# How does FreeBSD make use of SATA's NCQ?



## coopci (Mar 4, 2009)

It seems that the ata requests are always software-sorted in ata_queue_request(/sys/dev/ata/Ata-queue.c) unless (ch->state & ATA_STALL_QUEUE). And this process has nothing to do with specific HBA driver. So I can't image how FreeBSD makes use of SATA's NCQ.


----------



## trev (Mar 4, 2009)

This came up on one of the mailing lists mid-last year and the answer then was FreeBSD makes no use of NCQ as soren@ needed to add it code to the FreeBSD driver to make use of it and soren@ was otherwise busy with life.

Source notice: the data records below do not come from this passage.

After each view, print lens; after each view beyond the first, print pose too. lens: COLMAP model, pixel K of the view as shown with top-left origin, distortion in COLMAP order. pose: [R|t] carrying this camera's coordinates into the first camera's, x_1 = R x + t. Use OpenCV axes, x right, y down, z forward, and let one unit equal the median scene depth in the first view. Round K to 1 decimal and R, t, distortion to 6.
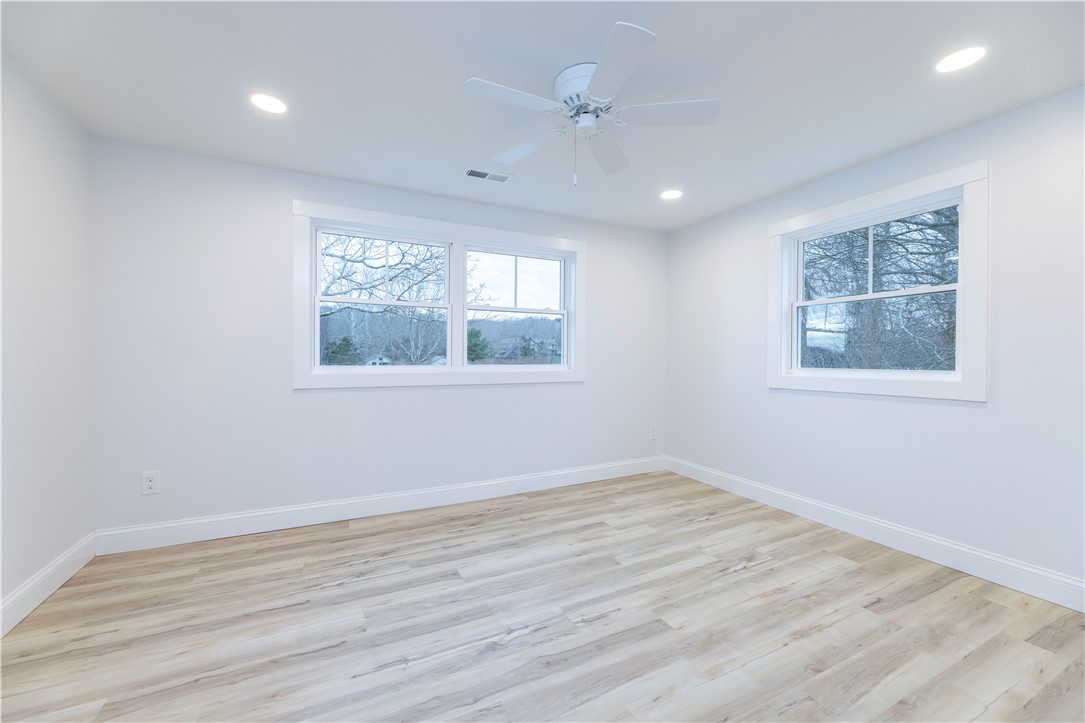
lens RADIAL K [[437.0, 0, 539.6], [0, 437.0, 364.1], [0, 0, 1]] dist [-0.000422, -0.000409]
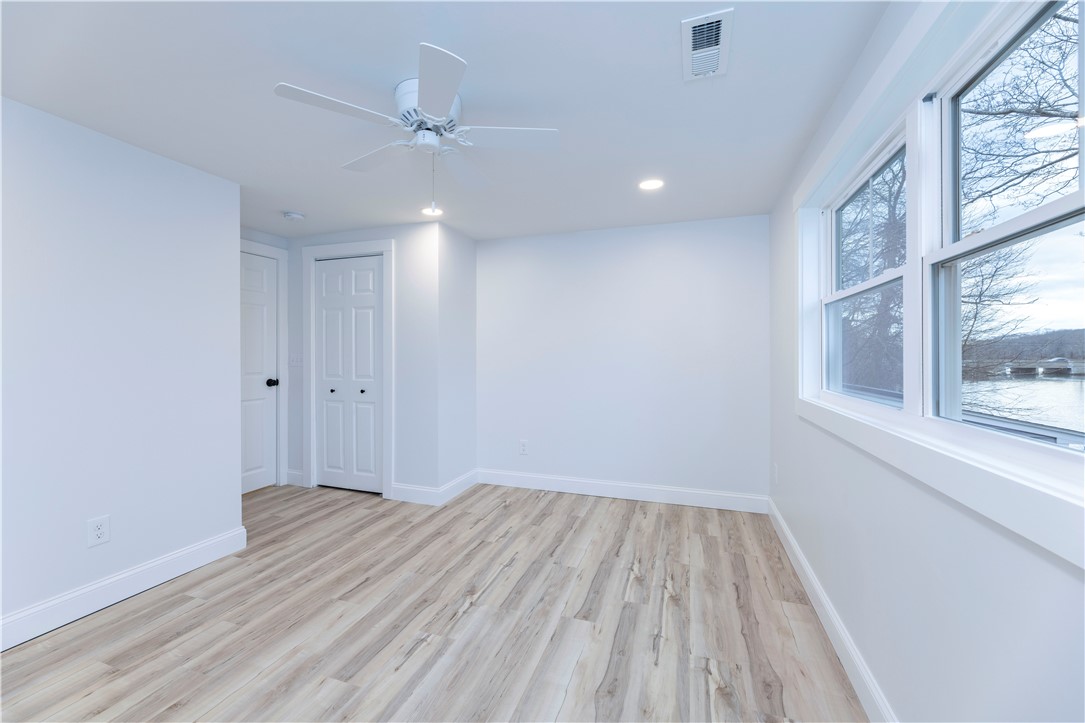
lens RADIAL K [[437.0, 0, 534.5], [0, 437.0, 360.1], [0, 0, 1]] dist [-0.000422, -0.000409]
pose [[-0.725374, 0.002549, -0.688350, 0.573279], [-0.014282, 0.999722, 0.018751, -0.078654], [0.688207, 0.023433, -0.725136, 1.780713]]
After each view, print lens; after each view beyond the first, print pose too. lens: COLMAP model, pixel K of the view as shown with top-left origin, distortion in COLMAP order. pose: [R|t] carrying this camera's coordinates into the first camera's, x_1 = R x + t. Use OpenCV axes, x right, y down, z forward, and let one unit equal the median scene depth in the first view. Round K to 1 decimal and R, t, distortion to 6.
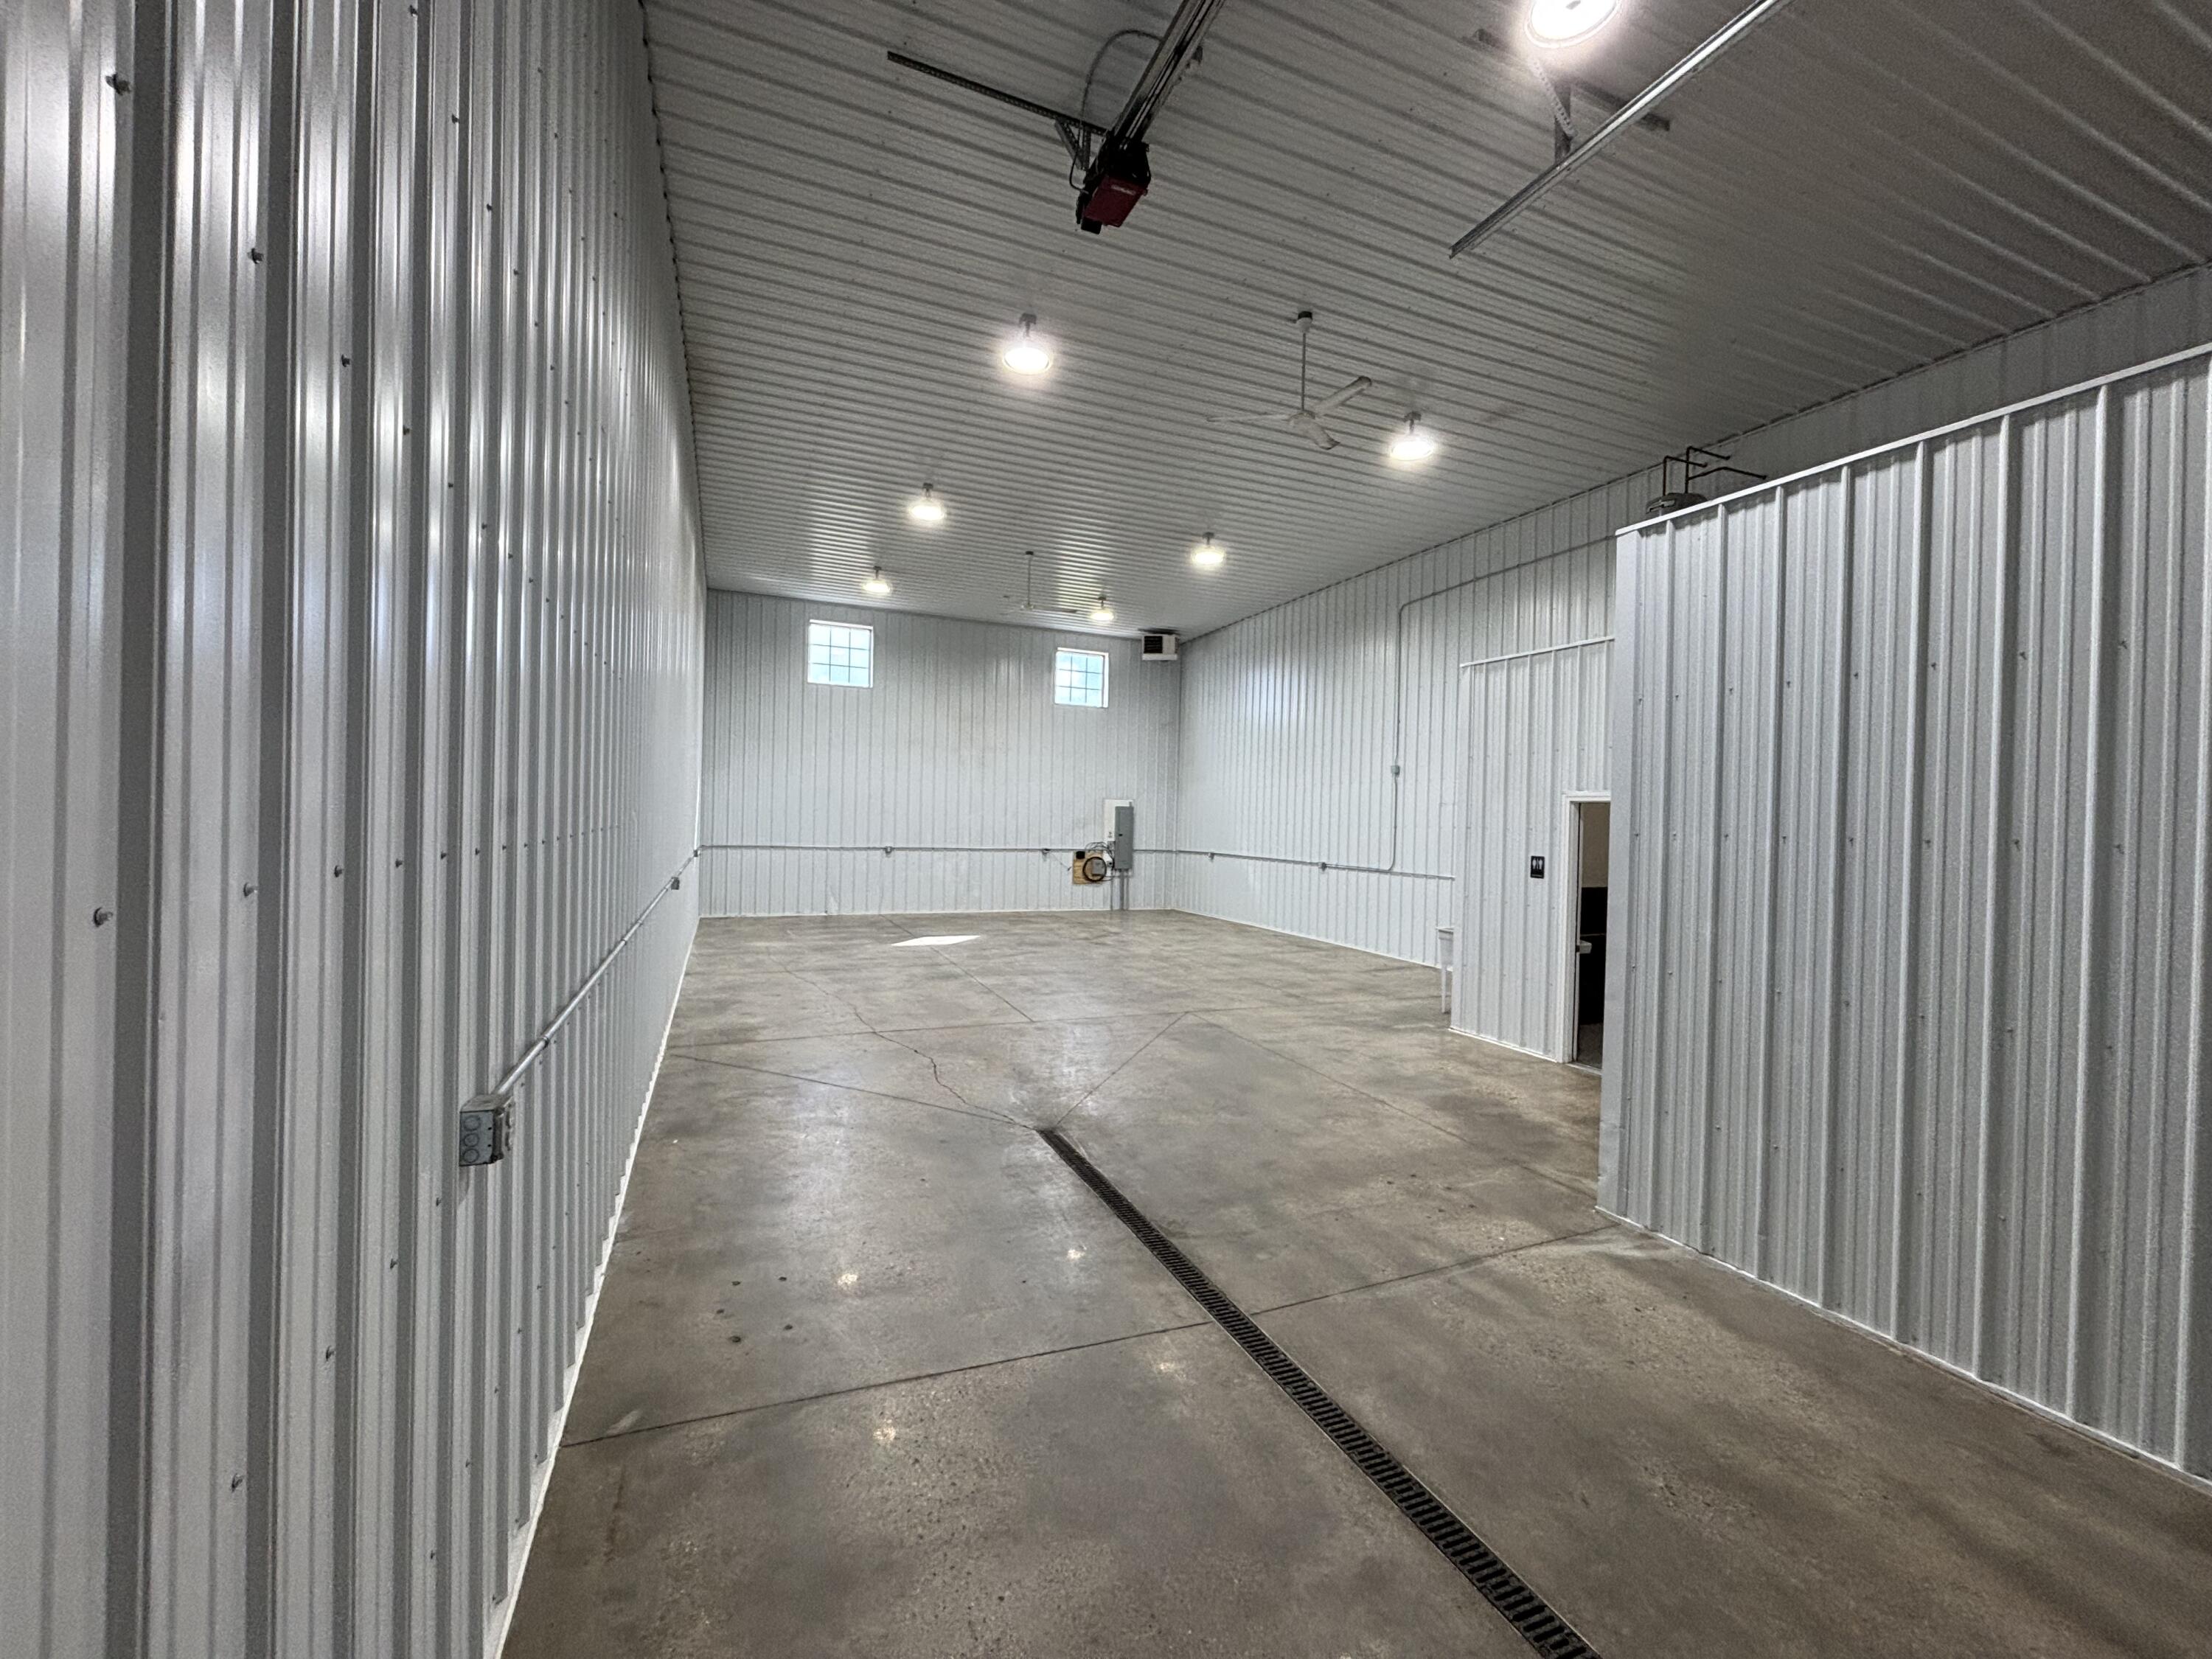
lens RADIAL K [[902.2, 0, 1109.0], [0, 902.2, 822.2], [0, 0, 1]] dist [-0.000800, -0.000041]
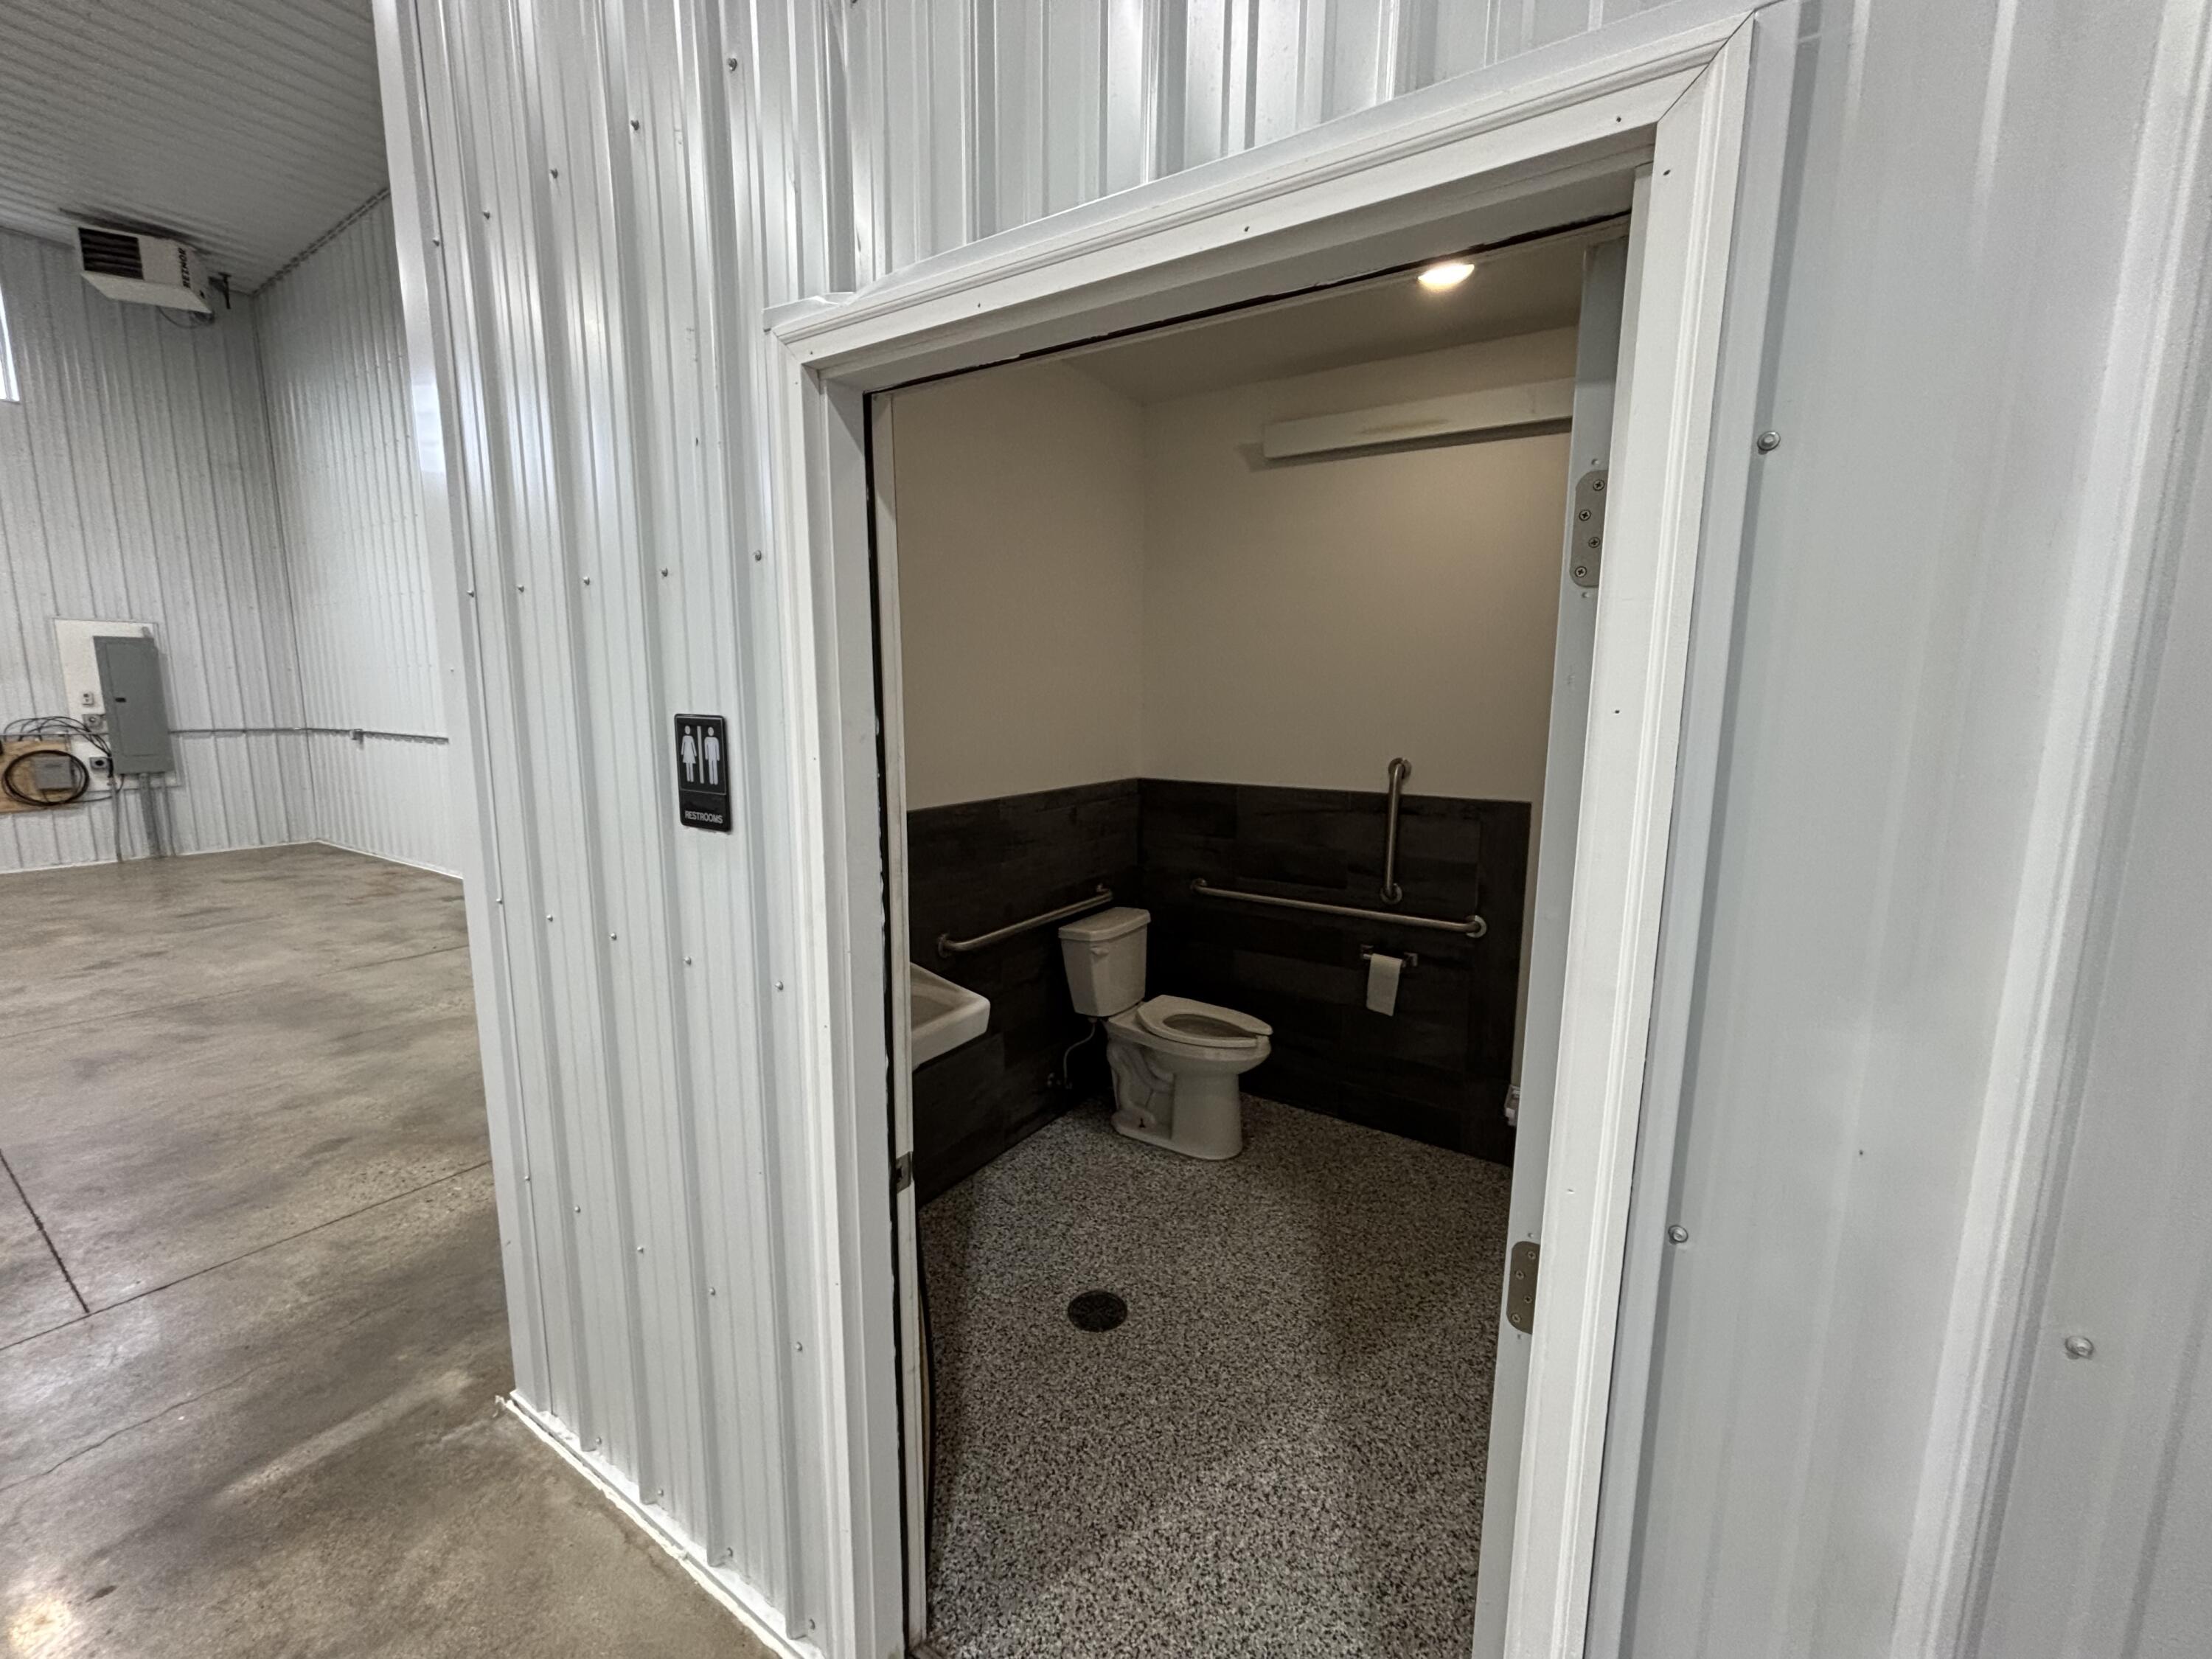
lens RADIAL K [[896.9, 0, 1101.0], [0, 896.9, 829.8], [0, 0, 1]] dist [-0.000415, -0.000102]
pose [[0.845323, -0.101715, 0.524483, 0.191842], [0.017130, 0.986365, 0.163680, 0.013471], [-0.533981, -0.129378, 0.835539, 0.340531]]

I've seen no updates since though.


----------



## coopci (Mar 4, 2009)

trev said:
			
		

> This came up on one of the mailing lists mid-last year and the answer then was FreeBSD makes no use of NCQ as soren@ needed to add it code to the FreeBSD driver to make use of it and soren@ was otherwise busy with life.
> 
> I've seen no updates since though.



Thanks..... Does that mean I must modify ata-layer in addition to write a driver with NCQ to enable this feature?


----------



## Maledictus (Mar 12, 2009)

Seems so.


----------



## trasz@ (Feb 5, 2010)

Note that in FreeBSD 8.0 there is new driver called ahci(4), which uses CAM (previously used only by SCSI drives) instead of the old ata(4) infrastructure.  One of the advantages over ata(4) is the efficient use of NCQ.  This is still being improved in FreeBSD-CURRENT, but what's in 8.0 works very well already.


----------